A decade ago, Javier Padilla ’10 took modernist poetry courses, studied Celtic literature, and went on an extended study trip to Ireland as a Colgate student. He majored in English, writing his honors thesis with professors Michael Coyle and Peter Balakian.

Today, Padilla resides across the street from where he lived his senior year — only now, he’s an assistant professor of English and calls his undergraduate advisers his colleagues.

Padilla joined Colgate’s faculty last fall,  specializing in Irish and postcolonial literature. This spring, he taught the first iteration of the course Ireland: An Introduction to Irish Studies, which showcases Irish writers, playwrights, and poets from the 19th century.

“My expertise is poetry,” Padilla says. “I love close reading and how a poem can be such a rich vehicle of cultural expression.”

Born in Nicaragua, Padilla has always been infatuated by the interactions among literature, language, and culture. “One of the clichés about Nicaragua is that it produces a lot of writers; it’s a poet-heavy culture,” Padilla says. “I started writing poetry at a young age.”

He applied to college in the United States, inspired by the likes of Allen Ginsberg and Sylvia Plath. At Colgate, a sophomore-year trip to Ireland with Coyle and Professor Morgan Davies fostered Padilla’s interests in that country.

“I fell in love with Irish culture, and the late-blooming nationalism really spoke to me,” he says. “I saw a lot of similarities between Nicaragua and Ireland in so far as they are both extremely literary cultures.”
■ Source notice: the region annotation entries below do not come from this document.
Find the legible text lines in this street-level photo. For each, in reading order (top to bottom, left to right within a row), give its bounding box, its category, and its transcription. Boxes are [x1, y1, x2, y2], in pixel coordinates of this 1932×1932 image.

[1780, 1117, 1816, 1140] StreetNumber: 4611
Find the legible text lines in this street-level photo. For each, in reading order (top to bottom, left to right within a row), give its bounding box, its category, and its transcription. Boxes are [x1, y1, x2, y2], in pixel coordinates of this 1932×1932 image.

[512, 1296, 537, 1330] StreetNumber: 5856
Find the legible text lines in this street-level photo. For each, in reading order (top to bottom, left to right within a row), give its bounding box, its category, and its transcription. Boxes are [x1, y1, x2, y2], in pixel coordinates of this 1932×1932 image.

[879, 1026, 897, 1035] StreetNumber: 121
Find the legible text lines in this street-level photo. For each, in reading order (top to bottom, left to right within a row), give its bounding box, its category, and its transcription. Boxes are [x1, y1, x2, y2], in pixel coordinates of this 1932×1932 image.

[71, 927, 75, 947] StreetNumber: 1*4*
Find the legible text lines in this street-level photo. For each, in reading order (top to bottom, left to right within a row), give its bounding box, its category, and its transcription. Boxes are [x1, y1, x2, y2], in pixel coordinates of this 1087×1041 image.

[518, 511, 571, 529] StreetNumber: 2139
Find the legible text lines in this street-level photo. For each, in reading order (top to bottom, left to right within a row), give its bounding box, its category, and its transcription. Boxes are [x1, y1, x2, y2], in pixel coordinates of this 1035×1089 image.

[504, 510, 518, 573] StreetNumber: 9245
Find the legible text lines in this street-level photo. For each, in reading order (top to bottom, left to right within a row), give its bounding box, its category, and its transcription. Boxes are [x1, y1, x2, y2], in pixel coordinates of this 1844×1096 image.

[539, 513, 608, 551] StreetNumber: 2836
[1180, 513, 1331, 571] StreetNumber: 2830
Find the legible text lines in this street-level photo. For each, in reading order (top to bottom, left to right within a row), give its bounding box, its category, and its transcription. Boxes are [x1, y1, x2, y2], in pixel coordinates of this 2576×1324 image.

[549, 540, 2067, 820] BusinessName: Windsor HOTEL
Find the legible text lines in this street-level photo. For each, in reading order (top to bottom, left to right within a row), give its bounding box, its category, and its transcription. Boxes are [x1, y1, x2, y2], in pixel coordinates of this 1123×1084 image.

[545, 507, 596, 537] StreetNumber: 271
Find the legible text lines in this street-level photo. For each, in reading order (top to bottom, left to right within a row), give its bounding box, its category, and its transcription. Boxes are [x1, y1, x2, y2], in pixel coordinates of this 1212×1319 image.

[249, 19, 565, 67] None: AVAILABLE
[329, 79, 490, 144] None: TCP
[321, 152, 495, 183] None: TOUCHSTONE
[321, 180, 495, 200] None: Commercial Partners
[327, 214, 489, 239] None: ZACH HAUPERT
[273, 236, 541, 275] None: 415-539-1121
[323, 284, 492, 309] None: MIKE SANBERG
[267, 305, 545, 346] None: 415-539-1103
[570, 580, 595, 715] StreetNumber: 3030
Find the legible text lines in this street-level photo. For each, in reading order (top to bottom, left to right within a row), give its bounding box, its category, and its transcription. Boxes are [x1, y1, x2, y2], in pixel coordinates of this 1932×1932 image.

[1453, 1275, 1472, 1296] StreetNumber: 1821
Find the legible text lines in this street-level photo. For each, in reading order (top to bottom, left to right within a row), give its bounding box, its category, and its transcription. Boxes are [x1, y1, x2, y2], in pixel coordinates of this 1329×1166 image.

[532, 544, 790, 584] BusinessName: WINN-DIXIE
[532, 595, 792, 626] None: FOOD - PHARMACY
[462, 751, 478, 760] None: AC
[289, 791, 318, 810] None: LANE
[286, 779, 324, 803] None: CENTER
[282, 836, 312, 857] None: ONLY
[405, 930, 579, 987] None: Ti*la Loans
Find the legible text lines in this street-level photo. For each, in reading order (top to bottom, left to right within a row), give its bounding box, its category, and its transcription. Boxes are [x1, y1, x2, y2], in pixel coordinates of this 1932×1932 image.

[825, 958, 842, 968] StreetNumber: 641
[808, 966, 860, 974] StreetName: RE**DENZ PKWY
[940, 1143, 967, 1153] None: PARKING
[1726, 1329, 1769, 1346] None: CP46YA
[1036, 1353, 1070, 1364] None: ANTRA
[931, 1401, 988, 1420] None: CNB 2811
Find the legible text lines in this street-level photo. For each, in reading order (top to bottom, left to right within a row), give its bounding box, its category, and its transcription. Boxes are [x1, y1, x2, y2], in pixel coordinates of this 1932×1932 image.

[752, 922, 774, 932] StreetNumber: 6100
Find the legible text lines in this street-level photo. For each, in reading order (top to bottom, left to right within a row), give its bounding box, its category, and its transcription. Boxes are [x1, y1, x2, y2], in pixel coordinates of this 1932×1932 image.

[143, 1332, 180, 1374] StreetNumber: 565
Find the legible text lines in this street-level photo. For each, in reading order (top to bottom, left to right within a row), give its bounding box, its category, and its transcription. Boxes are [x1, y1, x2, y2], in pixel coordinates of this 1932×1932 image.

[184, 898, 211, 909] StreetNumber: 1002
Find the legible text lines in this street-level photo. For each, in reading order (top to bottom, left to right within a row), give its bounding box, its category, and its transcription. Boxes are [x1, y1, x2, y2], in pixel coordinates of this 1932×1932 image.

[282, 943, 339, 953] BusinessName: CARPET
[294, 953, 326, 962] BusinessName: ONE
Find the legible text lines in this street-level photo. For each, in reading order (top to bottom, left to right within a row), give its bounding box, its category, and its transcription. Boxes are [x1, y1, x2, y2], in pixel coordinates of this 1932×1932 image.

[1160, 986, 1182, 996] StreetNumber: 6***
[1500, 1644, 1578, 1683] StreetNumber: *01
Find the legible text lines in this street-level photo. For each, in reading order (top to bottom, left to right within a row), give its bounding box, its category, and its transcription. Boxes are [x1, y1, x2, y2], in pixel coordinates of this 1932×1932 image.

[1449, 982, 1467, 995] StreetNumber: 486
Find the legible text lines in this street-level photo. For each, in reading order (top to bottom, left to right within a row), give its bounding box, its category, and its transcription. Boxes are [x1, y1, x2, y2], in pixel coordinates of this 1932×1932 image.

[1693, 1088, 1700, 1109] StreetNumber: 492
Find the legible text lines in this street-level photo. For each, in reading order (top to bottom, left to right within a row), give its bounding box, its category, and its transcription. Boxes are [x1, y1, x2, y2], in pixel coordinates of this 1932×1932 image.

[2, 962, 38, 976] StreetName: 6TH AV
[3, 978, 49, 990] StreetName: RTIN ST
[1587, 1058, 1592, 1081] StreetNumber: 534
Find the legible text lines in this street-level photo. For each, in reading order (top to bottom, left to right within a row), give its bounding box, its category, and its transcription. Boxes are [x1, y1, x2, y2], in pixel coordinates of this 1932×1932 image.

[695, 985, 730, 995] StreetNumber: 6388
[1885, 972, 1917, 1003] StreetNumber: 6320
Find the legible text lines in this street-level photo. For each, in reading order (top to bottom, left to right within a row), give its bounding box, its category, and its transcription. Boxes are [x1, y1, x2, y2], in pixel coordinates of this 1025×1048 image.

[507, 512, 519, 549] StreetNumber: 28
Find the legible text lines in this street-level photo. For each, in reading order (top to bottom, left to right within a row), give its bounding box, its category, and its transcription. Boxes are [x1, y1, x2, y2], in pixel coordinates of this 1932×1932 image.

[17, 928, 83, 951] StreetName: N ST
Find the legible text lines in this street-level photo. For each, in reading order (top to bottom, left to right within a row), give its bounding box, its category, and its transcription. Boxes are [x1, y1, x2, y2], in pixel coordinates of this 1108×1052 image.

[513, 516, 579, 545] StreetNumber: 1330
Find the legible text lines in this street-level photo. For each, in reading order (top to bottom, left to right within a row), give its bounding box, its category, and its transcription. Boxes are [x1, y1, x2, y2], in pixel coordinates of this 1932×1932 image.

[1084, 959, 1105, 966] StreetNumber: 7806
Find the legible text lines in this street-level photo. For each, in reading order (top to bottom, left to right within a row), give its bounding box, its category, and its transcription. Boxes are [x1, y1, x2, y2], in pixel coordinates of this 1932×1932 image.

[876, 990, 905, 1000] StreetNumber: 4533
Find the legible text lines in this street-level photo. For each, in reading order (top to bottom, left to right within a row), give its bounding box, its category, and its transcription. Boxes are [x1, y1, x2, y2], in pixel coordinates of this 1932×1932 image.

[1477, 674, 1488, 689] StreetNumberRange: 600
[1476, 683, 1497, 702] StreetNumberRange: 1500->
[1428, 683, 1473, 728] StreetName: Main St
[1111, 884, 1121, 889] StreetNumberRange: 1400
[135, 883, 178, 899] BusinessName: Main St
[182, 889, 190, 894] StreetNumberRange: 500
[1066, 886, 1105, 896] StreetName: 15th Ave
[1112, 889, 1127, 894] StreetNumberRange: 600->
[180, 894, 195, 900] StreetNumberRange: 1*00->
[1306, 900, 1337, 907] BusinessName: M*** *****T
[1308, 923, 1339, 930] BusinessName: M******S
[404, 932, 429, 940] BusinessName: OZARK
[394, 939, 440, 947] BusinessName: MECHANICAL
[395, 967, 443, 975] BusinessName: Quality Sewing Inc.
After graduation, Padilla attended Princeton University to earn his master’s degree and was awarded a summer fellowship endowment to study W.B. Yeats in Ireland. When he returned to Princeton as a PhD candidate, Padilla wrote the first chapter of his dissertation on Ireland. His first published academic articles also addressed modernity and colonial mentalities through Yeats’s poetry.

Through Colgate’s Inventing Ireland course, Padilla continues to explore these themes. He emphasizes how the literature’s nationalist sentiments helped Ireland maintain its own cultural identity in the midst of a struggle for self-governance and Britain’s colonial presence. “The Irish Literary Revival was important not just for Ireland, but also for other countries in the throes of colonialism — African countries and Latin American countries,” Padilla says.

The first part of his course shows how modern Irish literature is bringing back old works. “There’s this continuity in which even after the Irish language was snuffed out, it was revived. After all these Celtic legends started to disappear, they were revived,” he says.

Padilla hopes the class will eventually include the extended study trip to Ireland that he once participated in. He hopes students can experience the importance of Irish literature in the age of Brexit, where the border between the Irish Republic and Northern Ireland is a contested issue and colonial mentalities remain.

“Literature is an ongoing experience,” Padilla says. “All these problems that are part of Irish history are still with us.”

Yeats addressed these problems by envisioning Ireland as a place of enlightenment in “Into the Twilight,” writing, “Come, heart, where hill is heaped upon hill.” As for Padilla, he has returned to Colgate’s beloved hill to contribute to a community of learning and revive his own history.